(Records from a dataset)
######

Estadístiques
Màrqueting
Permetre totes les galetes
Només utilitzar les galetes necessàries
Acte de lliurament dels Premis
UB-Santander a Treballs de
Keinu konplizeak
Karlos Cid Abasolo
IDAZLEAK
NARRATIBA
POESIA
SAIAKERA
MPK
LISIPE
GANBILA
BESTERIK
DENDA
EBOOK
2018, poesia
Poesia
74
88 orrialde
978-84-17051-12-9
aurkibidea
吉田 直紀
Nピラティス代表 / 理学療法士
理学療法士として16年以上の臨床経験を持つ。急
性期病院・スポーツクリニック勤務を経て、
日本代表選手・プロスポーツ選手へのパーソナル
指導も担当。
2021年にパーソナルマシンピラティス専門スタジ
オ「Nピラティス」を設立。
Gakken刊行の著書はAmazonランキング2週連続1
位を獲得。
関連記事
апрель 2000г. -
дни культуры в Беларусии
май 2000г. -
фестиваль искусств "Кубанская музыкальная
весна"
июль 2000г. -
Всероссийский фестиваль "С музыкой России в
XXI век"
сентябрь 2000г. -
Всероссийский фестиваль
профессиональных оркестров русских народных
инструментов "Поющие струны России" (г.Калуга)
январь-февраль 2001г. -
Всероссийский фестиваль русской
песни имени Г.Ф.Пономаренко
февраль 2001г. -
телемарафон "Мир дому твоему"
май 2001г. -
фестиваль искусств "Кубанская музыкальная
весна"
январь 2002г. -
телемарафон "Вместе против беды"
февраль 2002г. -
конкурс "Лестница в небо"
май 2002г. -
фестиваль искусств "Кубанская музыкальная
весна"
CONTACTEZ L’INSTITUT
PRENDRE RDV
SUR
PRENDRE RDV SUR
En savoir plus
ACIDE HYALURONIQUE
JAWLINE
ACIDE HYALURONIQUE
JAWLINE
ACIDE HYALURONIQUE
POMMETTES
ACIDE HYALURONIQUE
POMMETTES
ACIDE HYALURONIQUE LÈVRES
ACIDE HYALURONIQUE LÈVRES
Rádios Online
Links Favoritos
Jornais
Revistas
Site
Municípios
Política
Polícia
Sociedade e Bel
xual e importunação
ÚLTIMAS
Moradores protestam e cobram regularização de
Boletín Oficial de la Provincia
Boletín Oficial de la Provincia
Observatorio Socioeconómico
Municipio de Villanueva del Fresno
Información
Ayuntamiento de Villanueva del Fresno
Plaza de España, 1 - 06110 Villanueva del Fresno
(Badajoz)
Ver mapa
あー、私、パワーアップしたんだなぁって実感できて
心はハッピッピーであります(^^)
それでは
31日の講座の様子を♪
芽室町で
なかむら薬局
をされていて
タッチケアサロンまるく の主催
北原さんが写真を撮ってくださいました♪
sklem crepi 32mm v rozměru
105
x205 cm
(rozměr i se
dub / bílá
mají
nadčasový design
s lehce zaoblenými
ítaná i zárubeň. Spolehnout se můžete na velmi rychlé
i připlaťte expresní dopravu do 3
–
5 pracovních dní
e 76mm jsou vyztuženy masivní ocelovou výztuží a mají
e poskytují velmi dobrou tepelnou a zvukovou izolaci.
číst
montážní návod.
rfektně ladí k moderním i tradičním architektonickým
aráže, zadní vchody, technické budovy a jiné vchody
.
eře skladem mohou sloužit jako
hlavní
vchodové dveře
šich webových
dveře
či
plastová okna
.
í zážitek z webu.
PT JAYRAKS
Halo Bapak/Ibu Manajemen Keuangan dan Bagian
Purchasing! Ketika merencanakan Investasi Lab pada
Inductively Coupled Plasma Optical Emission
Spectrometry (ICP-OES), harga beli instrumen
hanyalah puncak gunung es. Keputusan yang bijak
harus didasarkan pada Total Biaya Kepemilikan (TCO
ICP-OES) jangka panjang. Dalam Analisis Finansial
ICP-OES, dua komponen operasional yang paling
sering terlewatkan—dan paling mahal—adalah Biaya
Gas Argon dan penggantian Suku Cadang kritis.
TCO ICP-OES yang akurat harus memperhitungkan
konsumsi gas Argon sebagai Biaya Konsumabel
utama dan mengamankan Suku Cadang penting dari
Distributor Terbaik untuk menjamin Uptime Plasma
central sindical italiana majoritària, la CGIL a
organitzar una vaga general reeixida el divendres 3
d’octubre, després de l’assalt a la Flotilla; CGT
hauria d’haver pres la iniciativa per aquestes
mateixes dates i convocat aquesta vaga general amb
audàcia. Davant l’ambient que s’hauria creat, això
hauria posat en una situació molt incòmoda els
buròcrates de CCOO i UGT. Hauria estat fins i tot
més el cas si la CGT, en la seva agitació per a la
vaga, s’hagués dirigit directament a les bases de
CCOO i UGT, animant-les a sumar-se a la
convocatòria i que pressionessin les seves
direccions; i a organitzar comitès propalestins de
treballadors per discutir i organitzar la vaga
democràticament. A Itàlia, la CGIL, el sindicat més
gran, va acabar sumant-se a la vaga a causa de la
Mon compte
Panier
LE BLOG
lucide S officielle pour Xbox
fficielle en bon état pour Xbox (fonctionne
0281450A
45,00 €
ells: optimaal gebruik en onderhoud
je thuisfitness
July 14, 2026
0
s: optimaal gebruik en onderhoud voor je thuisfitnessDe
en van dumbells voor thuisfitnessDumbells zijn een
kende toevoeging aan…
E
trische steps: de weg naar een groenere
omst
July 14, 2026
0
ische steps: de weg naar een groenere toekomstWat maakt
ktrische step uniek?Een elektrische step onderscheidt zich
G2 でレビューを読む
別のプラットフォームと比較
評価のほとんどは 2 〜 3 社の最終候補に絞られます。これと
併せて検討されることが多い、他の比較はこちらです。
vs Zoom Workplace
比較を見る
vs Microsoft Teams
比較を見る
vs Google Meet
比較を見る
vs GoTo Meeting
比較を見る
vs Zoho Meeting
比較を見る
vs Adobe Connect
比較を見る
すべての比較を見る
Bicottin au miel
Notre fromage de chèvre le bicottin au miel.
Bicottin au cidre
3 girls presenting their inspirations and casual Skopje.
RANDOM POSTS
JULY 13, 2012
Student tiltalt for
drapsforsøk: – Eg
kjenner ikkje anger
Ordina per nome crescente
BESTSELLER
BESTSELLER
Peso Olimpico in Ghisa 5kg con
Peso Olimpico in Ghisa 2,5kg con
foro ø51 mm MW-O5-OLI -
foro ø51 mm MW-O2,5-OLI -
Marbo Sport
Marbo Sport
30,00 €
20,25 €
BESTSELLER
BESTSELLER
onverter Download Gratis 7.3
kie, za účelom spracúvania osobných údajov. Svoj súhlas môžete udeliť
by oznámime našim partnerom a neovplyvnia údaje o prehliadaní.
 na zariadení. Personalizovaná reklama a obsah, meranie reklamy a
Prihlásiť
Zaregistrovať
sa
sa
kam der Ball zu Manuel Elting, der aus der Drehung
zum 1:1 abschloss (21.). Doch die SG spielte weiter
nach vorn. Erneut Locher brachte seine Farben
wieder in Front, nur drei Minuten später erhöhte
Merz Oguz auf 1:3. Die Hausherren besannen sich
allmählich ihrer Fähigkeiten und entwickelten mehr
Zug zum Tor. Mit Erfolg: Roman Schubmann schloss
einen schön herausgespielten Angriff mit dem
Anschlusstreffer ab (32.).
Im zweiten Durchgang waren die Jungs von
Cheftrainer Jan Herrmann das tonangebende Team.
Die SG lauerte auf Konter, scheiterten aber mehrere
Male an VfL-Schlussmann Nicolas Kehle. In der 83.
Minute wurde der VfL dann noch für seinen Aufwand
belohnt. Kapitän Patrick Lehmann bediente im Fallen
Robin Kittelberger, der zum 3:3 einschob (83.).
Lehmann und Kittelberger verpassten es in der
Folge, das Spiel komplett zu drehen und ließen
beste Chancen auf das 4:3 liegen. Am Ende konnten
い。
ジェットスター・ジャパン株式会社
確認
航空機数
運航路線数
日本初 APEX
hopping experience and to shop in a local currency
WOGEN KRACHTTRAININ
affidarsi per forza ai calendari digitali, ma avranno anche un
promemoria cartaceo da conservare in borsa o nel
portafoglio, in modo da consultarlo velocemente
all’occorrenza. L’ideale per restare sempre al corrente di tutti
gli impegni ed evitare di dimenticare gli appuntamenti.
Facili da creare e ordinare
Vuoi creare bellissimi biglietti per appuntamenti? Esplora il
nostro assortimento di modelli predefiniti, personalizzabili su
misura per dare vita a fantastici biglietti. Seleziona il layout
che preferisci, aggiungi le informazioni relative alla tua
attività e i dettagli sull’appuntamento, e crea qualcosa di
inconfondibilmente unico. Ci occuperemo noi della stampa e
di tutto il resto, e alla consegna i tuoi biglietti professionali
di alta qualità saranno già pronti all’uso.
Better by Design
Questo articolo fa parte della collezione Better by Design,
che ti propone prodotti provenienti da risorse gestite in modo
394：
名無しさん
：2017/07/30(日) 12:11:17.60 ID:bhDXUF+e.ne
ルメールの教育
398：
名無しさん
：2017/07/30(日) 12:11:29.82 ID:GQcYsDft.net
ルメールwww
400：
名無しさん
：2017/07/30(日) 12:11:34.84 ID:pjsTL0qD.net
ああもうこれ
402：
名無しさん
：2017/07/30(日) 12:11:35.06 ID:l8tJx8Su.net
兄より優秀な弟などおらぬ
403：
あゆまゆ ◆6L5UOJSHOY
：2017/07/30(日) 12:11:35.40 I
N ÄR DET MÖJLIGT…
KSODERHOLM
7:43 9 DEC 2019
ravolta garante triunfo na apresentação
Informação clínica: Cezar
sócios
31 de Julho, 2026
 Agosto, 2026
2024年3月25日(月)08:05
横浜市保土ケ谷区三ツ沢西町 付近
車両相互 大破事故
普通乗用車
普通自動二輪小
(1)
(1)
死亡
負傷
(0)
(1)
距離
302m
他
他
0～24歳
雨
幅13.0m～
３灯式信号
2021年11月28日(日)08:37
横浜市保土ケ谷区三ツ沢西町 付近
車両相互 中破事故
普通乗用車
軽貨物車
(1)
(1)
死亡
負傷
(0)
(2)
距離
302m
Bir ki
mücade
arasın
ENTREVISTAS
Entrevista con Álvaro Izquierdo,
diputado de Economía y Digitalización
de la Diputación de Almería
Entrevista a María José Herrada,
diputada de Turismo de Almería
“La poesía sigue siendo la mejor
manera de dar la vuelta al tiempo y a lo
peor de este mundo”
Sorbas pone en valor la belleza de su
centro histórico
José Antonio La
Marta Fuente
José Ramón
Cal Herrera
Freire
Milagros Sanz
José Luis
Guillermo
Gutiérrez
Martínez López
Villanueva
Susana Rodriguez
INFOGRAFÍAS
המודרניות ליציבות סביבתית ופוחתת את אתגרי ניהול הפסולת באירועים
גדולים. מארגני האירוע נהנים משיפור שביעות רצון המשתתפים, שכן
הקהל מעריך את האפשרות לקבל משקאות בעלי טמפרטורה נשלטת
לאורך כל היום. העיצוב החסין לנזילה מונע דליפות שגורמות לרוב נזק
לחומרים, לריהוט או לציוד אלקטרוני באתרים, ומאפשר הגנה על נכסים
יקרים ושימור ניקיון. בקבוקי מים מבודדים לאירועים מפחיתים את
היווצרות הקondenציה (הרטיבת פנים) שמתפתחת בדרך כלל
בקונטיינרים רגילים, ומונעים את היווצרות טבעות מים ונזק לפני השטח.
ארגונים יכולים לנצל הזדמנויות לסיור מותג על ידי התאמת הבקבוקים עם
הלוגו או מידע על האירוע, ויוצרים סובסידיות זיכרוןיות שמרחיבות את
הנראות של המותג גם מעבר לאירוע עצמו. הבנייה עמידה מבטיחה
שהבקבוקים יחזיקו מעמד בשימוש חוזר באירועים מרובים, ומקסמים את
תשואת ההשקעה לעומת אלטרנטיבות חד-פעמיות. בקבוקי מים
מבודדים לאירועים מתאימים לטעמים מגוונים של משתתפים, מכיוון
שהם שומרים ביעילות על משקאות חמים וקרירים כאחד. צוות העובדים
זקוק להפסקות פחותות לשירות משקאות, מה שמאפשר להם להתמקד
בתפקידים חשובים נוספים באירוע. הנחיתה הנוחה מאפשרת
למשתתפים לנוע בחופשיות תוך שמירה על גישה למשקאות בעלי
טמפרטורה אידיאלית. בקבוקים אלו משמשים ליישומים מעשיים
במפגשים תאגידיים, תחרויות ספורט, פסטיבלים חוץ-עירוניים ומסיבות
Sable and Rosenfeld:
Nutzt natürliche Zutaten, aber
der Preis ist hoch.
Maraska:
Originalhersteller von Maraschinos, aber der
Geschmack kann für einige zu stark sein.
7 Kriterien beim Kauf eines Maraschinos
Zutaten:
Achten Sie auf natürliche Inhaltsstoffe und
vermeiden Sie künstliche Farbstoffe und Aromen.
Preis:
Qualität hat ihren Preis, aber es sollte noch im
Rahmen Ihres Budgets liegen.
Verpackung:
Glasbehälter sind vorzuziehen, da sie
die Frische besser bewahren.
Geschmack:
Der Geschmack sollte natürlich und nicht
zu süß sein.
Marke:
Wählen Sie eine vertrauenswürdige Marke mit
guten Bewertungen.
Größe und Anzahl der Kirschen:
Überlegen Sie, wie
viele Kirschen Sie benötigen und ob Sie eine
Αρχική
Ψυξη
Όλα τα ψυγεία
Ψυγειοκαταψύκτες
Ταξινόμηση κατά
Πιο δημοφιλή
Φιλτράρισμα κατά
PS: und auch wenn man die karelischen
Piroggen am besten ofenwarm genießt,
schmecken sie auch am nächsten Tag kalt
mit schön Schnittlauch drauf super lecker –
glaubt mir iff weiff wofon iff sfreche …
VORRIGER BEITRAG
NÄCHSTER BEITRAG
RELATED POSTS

######

§ WHAT TO PRODUCE: Look above for the line containing "Entrevista con Álvaro". Output from there through the line containing "Martínez López", exactly and inclusively.

§ RESULT FOR THIS EXERCISE:
Entrevista con Álvaro Izquierdo,
diputado de Economía y Digitalización
de la Diputación de Almería
Entrevista a María José Herrada,
diputada de Turismo de Almería
“La poesía sigue siendo la mejor
manera de dar la vuelta al tiempo y a lo
peor de este mundo”
Sorbas pone en valor la belleza de su
centro histórico
José Antonio La
Marta Fuente
José Ramón
Cal Herrera
Freire
Milagros Sanz
José Luis
Guillermo
Gutiérrez
Martínez López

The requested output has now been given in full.